→ Problem details
Retype the records in full, and please keep the pictures out of the copy.

Dataset excerpts
· · · · · · ·
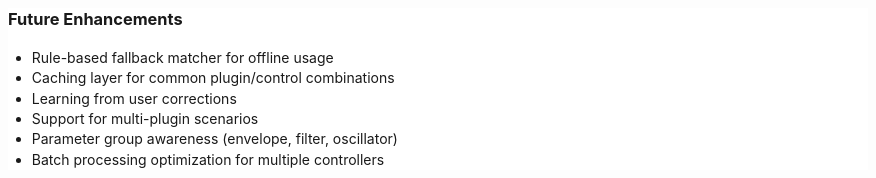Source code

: ### Future Enhancements

- Rule-based fallback matcher for offline usage
- Caching layer for common plugin/control combinations
- Learning from user corrections
- Support for multi-plugin scenarios
- Parameter group awareness (envelope, filter, oscillator)
- Batch processing optimization for multiple controllers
· · · · · · ·
→ Exercise output
Source code

: ### Future Enhancements

- Rule-based fallback matcher for offline usage
- Caching layer for common plugin/control combinations
- Learning from user corrections
- Support for multi-plugin scenarios
- Parameter group awareness (envelope, filter, oscillator)
- Batch processing optimization for multiple controllers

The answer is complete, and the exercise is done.